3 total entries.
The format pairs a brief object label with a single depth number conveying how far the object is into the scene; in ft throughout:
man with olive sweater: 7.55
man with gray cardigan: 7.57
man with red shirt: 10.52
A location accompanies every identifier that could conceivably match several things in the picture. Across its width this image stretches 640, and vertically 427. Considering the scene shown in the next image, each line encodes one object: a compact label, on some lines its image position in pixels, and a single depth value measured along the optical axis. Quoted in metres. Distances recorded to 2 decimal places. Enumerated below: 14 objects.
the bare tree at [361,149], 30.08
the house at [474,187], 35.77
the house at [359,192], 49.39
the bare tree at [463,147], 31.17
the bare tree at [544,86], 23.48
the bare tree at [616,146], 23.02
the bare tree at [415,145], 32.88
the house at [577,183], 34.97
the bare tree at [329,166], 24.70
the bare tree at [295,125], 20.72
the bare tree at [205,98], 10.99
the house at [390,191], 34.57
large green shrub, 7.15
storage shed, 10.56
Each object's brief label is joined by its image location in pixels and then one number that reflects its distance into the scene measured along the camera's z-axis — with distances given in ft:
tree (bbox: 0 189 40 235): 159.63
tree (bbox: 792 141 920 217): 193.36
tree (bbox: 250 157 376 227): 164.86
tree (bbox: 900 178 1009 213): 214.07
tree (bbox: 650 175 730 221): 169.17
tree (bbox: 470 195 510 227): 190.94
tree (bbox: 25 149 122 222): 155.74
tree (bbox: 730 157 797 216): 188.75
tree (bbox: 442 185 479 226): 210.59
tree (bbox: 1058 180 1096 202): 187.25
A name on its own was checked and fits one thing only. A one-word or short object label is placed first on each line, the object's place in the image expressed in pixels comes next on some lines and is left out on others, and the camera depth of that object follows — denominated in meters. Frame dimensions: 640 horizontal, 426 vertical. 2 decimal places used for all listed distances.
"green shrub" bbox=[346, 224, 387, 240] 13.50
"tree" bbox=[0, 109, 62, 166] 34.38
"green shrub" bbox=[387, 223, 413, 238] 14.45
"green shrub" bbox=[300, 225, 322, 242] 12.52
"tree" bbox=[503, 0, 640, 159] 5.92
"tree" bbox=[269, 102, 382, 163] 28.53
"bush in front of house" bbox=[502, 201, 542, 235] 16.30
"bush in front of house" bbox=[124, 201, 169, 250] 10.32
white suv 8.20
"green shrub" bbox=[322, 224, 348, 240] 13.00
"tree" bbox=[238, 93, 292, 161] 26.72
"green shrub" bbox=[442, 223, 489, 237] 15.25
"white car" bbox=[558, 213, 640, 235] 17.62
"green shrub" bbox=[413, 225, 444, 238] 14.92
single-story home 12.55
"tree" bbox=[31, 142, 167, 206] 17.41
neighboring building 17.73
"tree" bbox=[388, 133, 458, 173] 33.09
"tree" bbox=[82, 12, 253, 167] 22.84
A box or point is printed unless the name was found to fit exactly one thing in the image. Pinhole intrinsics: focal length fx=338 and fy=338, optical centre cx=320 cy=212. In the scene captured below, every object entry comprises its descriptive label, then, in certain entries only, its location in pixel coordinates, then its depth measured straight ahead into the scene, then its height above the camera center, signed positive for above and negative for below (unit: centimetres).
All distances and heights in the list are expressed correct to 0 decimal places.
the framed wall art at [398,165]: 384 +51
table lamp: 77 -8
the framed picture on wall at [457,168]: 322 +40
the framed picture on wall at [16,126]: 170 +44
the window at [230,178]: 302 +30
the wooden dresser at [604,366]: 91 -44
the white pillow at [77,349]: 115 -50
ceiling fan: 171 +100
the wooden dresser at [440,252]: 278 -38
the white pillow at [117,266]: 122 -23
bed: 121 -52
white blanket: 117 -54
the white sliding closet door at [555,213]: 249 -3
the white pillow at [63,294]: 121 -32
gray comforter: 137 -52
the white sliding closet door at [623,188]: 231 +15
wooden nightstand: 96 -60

━━━━━━━━━━━━━━━━

Set the whole listing down again so that it matches the original exactly.

3 total entries.
The format pairs a brief object label with a single depth number conveying how far the object is into the scene; in ft throughout:
man with olive sweater: 7.55
man with gray cardigan: 7.57
man with red shirt: 10.52
A location accompanies every identifier that could conceivably match several things in the picture. Across its width this image stretches 640, and vertically 427. Considering the scene shown in the next image, each line encodes one object: a compact label, on some lines its image position in pixels, and a single depth value measured along the optical axis. Quoted in metres. Distances recorded to 2 decimal places. Enumerated below: 14 objects.
the bare tree at [361,149], 30.08
the house at [474,187], 35.77
the house at [359,192], 49.39
the bare tree at [463,147], 31.17
the bare tree at [544,86], 23.48
the bare tree at [616,146], 23.02
the bare tree at [415,145], 32.88
the house at [577,183], 34.97
the bare tree at [329,166], 24.70
the bare tree at [295,125], 20.72
the bare tree at [205,98], 10.99
the house at [390,191], 34.57
large green shrub, 7.15
storage shed, 10.56
Each object's brief label is joined by its image location in pixels and then one number that reflects its distance into the scene measured along the camera's z-axis — with distances given in ft:
tree (bbox: 0 189 40 235): 159.63
tree (bbox: 792 141 920 217): 193.36
tree (bbox: 250 157 376 227): 164.86
tree (bbox: 900 178 1009 213): 214.07
tree (bbox: 650 175 730 221): 169.17
tree (bbox: 470 195 510 227): 190.94
tree (bbox: 25 149 122 222): 155.74
tree (bbox: 730 157 797 216): 188.75
tree (bbox: 442 185 479 226): 210.59
tree (bbox: 1058 180 1096 202): 187.25
A name on its own was checked and fits one thing only. A one-word or short object label is placed first on each line, the object's place in the image expressed in pixels comes next on some lines and is left out on others, and the camera depth of that object follows — denominated in meters. Frame dimensions: 640 horizontal, 426 vertical. 2 decimal places used for all listed distances.
"green shrub" bbox=[346, 224, 387, 240] 13.50
"tree" bbox=[0, 109, 62, 166] 34.38
"green shrub" bbox=[387, 223, 413, 238] 14.45
"green shrub" bbox=[300, 225, 322, 242] 12.52
"tree" bbox=[503, 0, 640, 159] 5.92
"tree" bbox=[269, 102, 382, 163] 28.53
"bush in front of house" bbox=[502, 201, 542, 235] 16.30
"bush in front of house" bbox=[124, 201, 169, 250] 10.32
white suv 8.20
"green shrub" bbox=[322, 224, 348, 240] 13.00
"tree" bbox=[238, 93, 292, 161] 26.72
"green shrub" bbox=[442, 223, 489, 237] 15.25
"white car" bbox=[558, 213, 640, 235] 17.62
"green shrub" bbox=[413, 225, 444, 238] 14.92
single-story home 12.55
"tree" bbox=[31, 142, 167, 206] 17.41
neighboring building 17.73
"tree" bbox=[388, 133, 458, 173] 33.09
"tree" bbox=[82, 12, 253, 167] 22.84
A box or point is printed unless the name was found to fit exactly one thing in the image. Pinhole intrinsics: focal length fx=338 and fy=338, optical centre cx=320 cy=212. In the scene captured below, every object entry comprises its descriptive label, then, in certain entries only, its location in pixel coordinates, then its depth measured straight ahead into the scene, then its height above the camera center, signed positive for above and negative for below (unit: centimetres).
All distances and heights in the list are expressed correct to 0 decimal places.
the framed wall art at [398,165]: 384 +51
table lamp: 77 -8
the framed picture on wall at [457,168]: 322 +40
the framed picture on wall at [16,126]: 170 +44
the window at [230,178]: 302 +30
the wooden dresser at [604,366]: 91 -44
the white pillow at [77,349]: 115 -50
ceiling fan: 171 +100
the wooden dresser at [440,252]: 278 -38
the white pillow at [117,266]: 122 -23
bed: 121 -52
white blanket: 117 -54
the white sliding closet door at [555,213]: 249 -3
the white pillow at [63,294]: 121 -32
gray comforter: 137 -52
the white sliding closet door at [623,188]: 231 +15
wooden nightstand: 96 -60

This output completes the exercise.